The program was exposed by journalists, human rights activists and aviation enthusiasts who examined public flight records, identified the tail numbers of private planes suspected to be involved in rendition operations and then continued to spot those planes. President Obama closed the CIA’s secret interrogation program, but the administration continues to allow rendition in certain circumstances.
The Richmor plane — tail number N85VM — was identified publicly in 2005 after it was used in the rendition of Abu Omar, a Muslim cleric who was snatched off the streets of Milan and flown to Egypt. The company was managing the plane for its owner, Phillip Morse, vice chairman of Fenway Sports Group, parent company of the Boston Red Sox.
Richmor changed the tail number of the Gulfstream and complained in a letter to Sportsflight that it became the subject of “negative publicity, hate mail and the loss of a management customer as a consequence of the association of the N85VM with rendition flights.” The letter also stated that Richmor crews were not comfortable leaving the country and that the owners “are afraid to fly in their own aircraft.”
The CIA captured and rendered at least 100 terrorism suspects to other countries, including all of the high-value detainees currently held at Guantanamo Bay, Cuba. Among them was Isamuddin, better known as Hambali. He and the al-Qaeda-affiliated group he led are accused in the 2002 nightclub bombing in Bali, Indonesia.
The CIA used a network of at least 26 private planes that were leased through front companies and legitimate contractors. By 2007, the Council of Europe, which advocates for human rights and democracy, was able to identify 1,245 flights operated by the CIA that had passed through Europe; invoices in the Columbia County courthouse show numerous stops in Britain and Ireland.
The contracts for these and other flights had remained classified. Over 36 months, between 2002 and 2005, the Richmor plane flew at least 1,258 hours for the CIA, including routine flights to transfer personnel to Guantanamo Bay and other destinations, according to the court records.
The records include a contract stipulating that all flight crew members must be American-born citizens, not naturalized citizens or holders of green cards.
Richmor billed at a rate of $4,900 an hour for the use of the plane and earned at least $6 million over three years, according to the invoices and other court records. Richmor accounted for only a small percentage of the CIA’s business, according to publicly available records. That suggests that the agency paid tens of millions of dollars to use private planes in the aftermath of the Sept. 11 attacks to transport detainees and its own personnel.
‘A highly unusual situation’
In early 2002, DynCorp hired Sportsflight on behalf of the government to secure a plane with 10 seats and a range of nine hours for chartered flights. Sportsflight, in turn, guaranteed Richmor 50 hours of flight time a month, and it agreed to have a plane and crew on 12-hour standby.

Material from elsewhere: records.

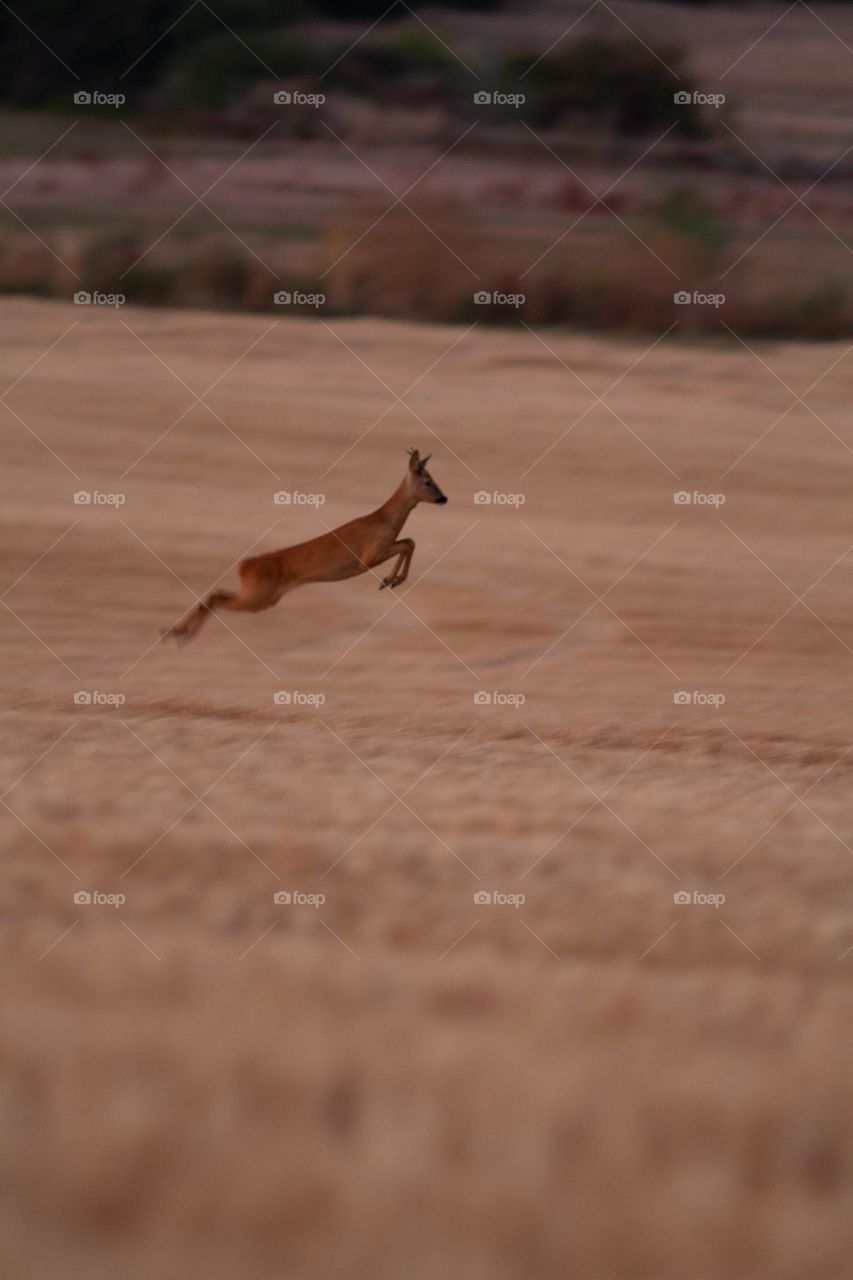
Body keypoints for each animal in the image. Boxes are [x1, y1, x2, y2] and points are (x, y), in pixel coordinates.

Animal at [162, 449, 448, 645]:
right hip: (258, 597)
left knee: (213, 595)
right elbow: (407, 544)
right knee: (214, 597)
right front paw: (389, 580)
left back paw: (175, 634)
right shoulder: (369, 556)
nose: (443, 498)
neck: (384, 520)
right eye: (427, 481)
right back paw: (177, 634)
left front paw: (391, 580)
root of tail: (243, 567)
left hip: (263, 598)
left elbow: (409, 541)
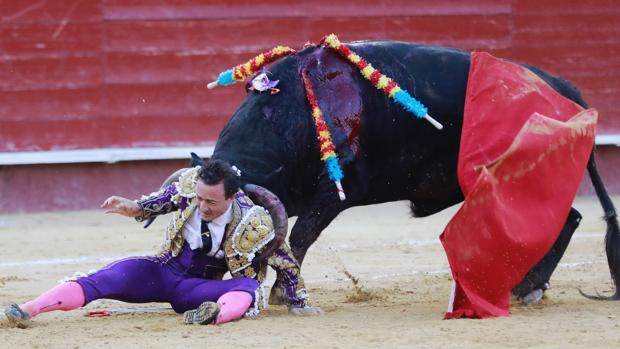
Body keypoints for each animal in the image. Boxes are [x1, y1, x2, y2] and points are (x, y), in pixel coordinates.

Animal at [206, 40, 616, 300]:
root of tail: (566, 91)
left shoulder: (336, 192)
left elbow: (300, 237)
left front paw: (280, 292)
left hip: (523, 177)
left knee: (566, 219)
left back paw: (528, 287)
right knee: (566, 218)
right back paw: (524, 285)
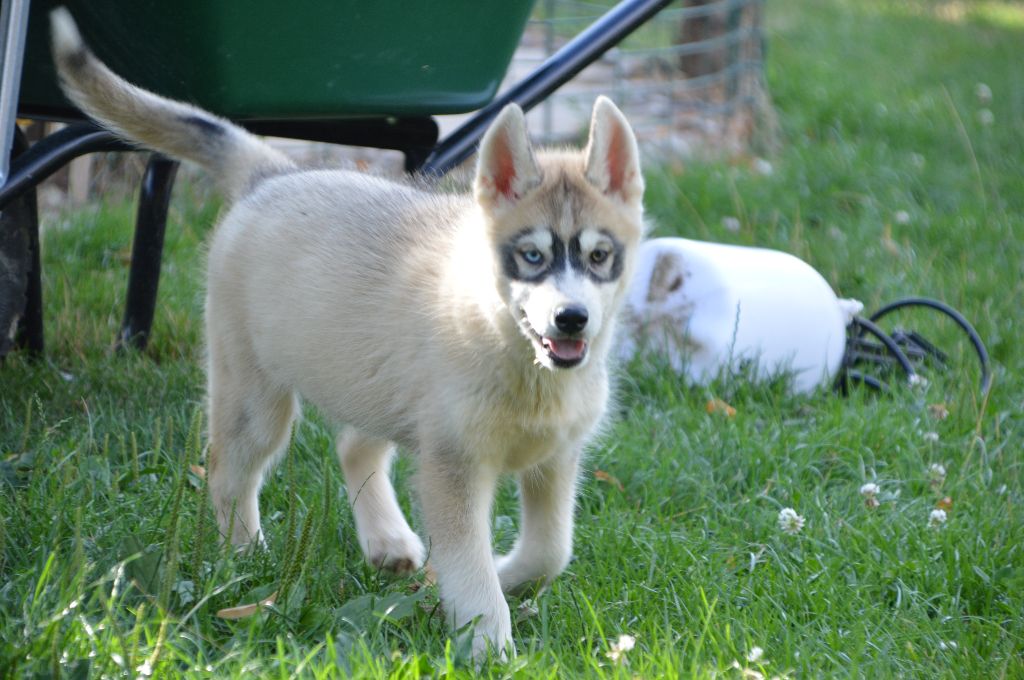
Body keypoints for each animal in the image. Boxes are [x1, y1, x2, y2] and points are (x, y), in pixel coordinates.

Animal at [51, 8, 645, 658]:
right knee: (230, 472)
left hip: (375, 383)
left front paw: (502, 576)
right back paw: (246, 560)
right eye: (532, 256)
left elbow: (550, 552)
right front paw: (488, 638)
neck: (517, 357)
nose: (571, 319)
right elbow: (471, 567)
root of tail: (275, 174)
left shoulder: (556, 460)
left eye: (599, 256)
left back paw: (387, 543)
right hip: (256, 397)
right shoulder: (454, 467)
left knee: (352, 445)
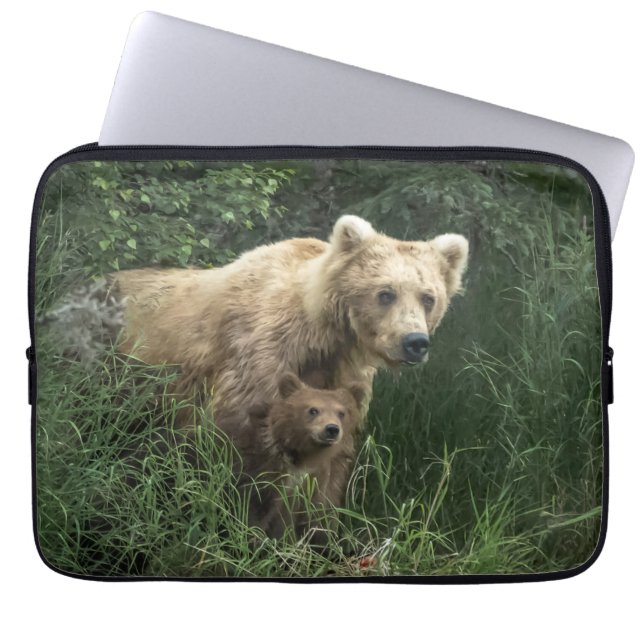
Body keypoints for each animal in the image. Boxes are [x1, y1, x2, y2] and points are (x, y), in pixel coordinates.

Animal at [109, 214, 468, 424]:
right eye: (386, 293)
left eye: (428, 297)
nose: (414, 342)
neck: (323, 334)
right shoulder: (259, 358)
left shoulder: (339, 372)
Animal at [219, 372, 365, 541]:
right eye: (313, 410)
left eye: (341, 413)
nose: (332, 429)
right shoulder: (260, 470)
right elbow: (253, 510)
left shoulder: (311, 483)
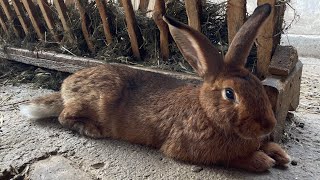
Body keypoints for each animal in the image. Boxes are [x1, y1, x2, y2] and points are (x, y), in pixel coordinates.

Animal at [20, 3, 290, 172]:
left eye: (258, 84)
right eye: (229, 93)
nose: (268, 126)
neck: (208, 113)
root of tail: (65, 89)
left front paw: (281, 155)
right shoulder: (192, 149)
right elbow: (235, 158)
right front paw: (263, 160)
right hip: (94, 100)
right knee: (64, 117)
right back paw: (91, 130)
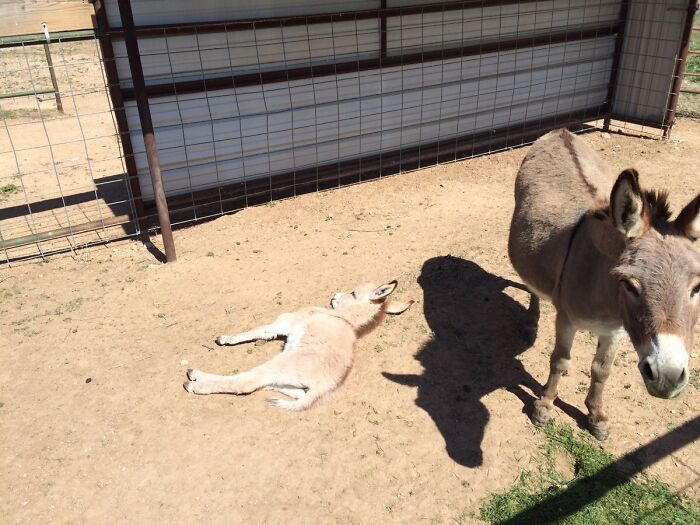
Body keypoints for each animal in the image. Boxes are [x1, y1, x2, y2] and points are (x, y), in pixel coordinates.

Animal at [183, 280, 412, 412]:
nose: (335, 295)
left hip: (280, 363)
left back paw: (194, 381)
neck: (343, 318)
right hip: (287, 378)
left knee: (247, 382)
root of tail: (327, 383)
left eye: (354, 293)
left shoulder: (285, 322)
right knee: (280, 389)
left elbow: (257, 330)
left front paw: (225, 339)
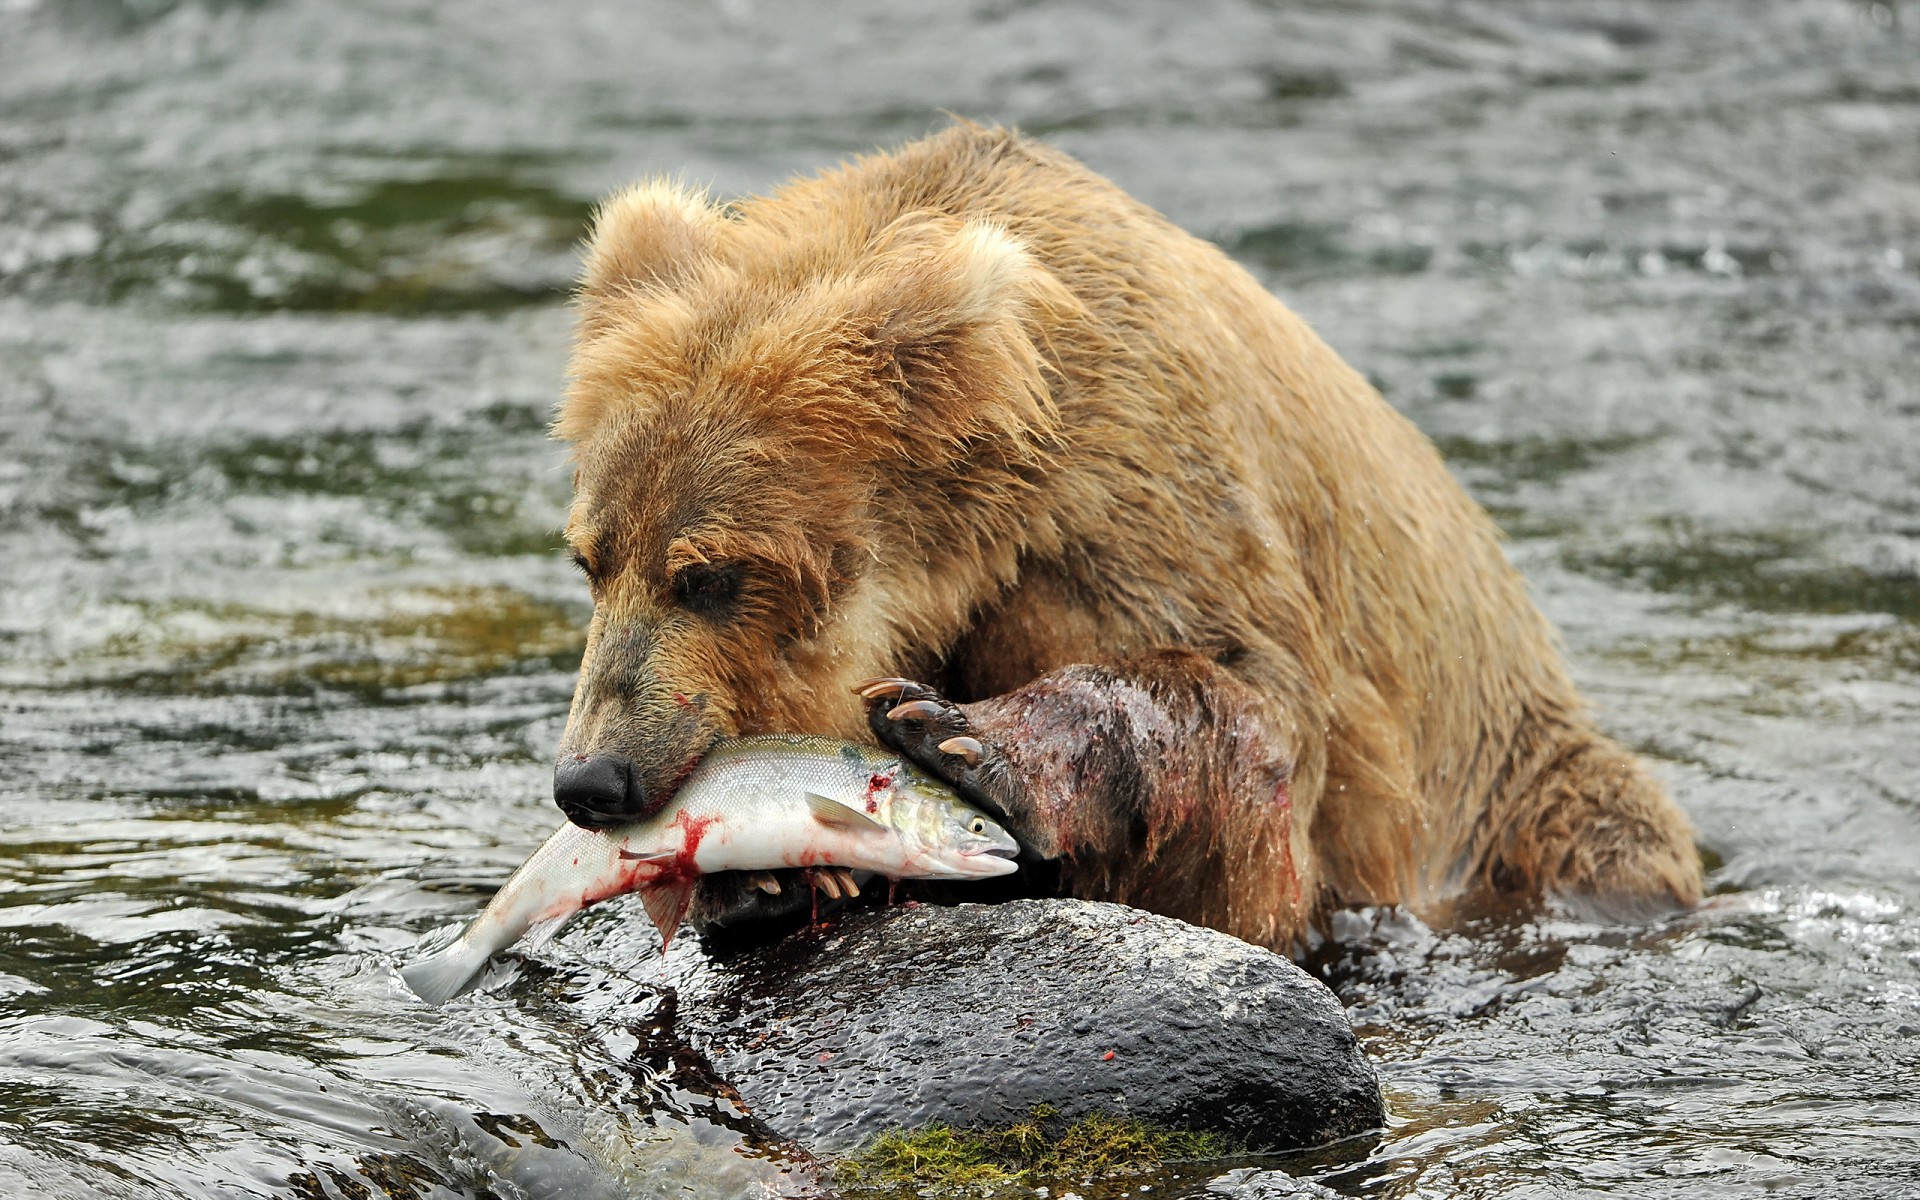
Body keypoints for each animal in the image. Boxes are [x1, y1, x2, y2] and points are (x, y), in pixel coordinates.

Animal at [549, 119, 1704, 944]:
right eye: (592, 560)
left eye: (712, 574)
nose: (593, 780)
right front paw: (764, 879)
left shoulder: (1142, 491)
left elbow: (1249, 707)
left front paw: (961, 734)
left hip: (1518, 786)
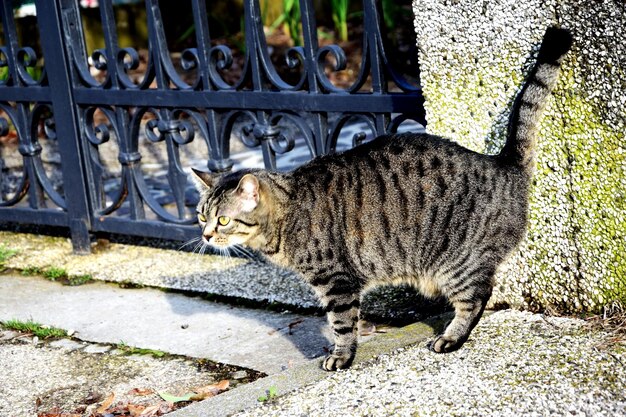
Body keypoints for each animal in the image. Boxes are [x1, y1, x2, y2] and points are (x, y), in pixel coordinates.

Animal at [191, 26, 572, 370]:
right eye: (201, 216)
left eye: (223, 219)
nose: (206, 235)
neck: (286, 218)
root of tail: (502, 163)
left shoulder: (335, 281)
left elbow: (342, 323)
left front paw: (341, 356)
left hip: (455, 262)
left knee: (477, 298)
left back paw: (452, 337)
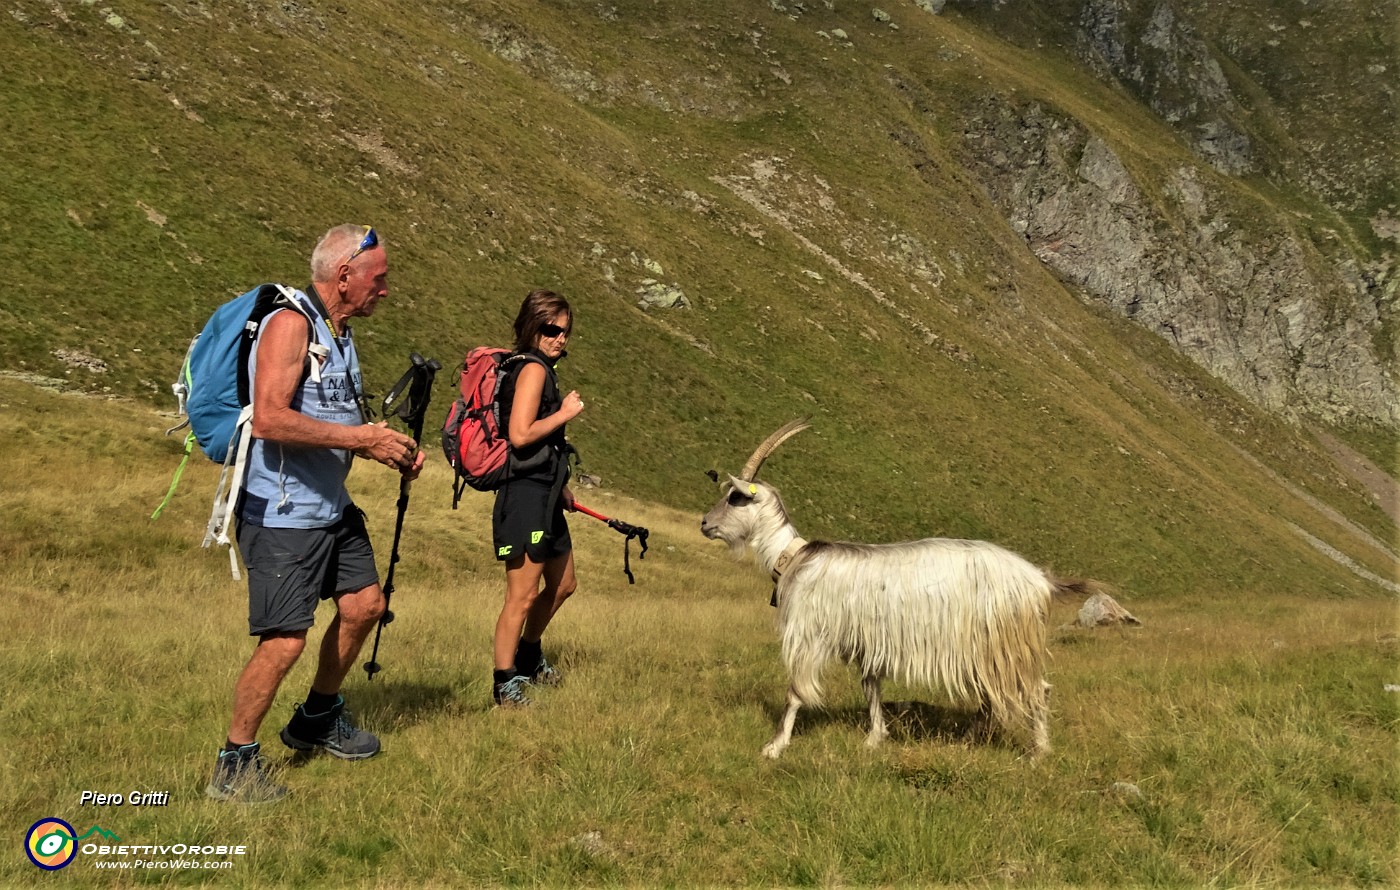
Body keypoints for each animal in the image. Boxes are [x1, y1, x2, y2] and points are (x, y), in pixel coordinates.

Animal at [705, 419, 1086, 761]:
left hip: (1008, 643)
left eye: (736, 497)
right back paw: (969, 740)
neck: (794, 557)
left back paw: (1038, 753)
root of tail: (1040, 580)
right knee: (992, 696)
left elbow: (795, 691)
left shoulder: (810, 634)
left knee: (1038, 691)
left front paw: (774, 746)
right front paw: (875, 738)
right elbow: (871, 686)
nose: (705, 524)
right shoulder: (866, 641)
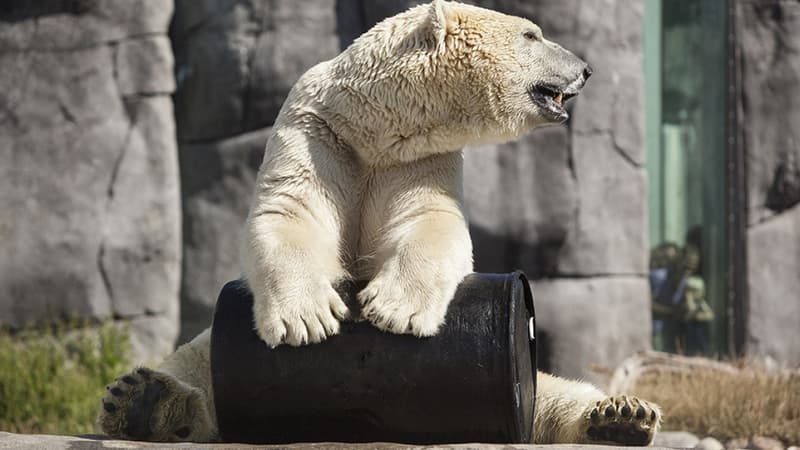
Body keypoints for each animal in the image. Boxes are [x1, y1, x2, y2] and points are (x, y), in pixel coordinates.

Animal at [98, 0, 664, 442]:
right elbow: (291, 210)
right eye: (532, 34)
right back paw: (143, 399)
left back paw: (619, 415)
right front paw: (308, 318)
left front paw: (395, 309)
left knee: (551, 394)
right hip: (207, 353)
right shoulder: (316, 131)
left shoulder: (416, 157)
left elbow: (429, 219)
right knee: (190, 364)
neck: (373, 125)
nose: (587, 68)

Moss said he had an understanding with DynCorp that the company would not be required to provide passenger manifests. “This was a highly unusual situation,” he said. “But I received the waivers.”
At first, the subcontractors thought they were working for the State Department, which gave Richmor official letters saying it was providing “global support to U.S. embassies worldwide.” The letters also authorized Richmor to deviate from stated flight plans.
One letter is dated March 1, 2003, the date of the capture of Khalid Sheik Mohammed, the self-proclaimed mastermind of the Sept. 11 attacks. That suggests that the Richmor plane was used to transport him out of Pakistan, but there is no invoice for the relevant flight in the court record.
Ryan, Richmor’s attorney, said the company president became aware of what the planes were being used for shortly after the flights began.
“It was obvious,” he said. “They flew to Guantanamo and Germany and the Middle East with regularity.”
Or, as Richards put it while on the stand: “We were transporting government personnel and their invitees.”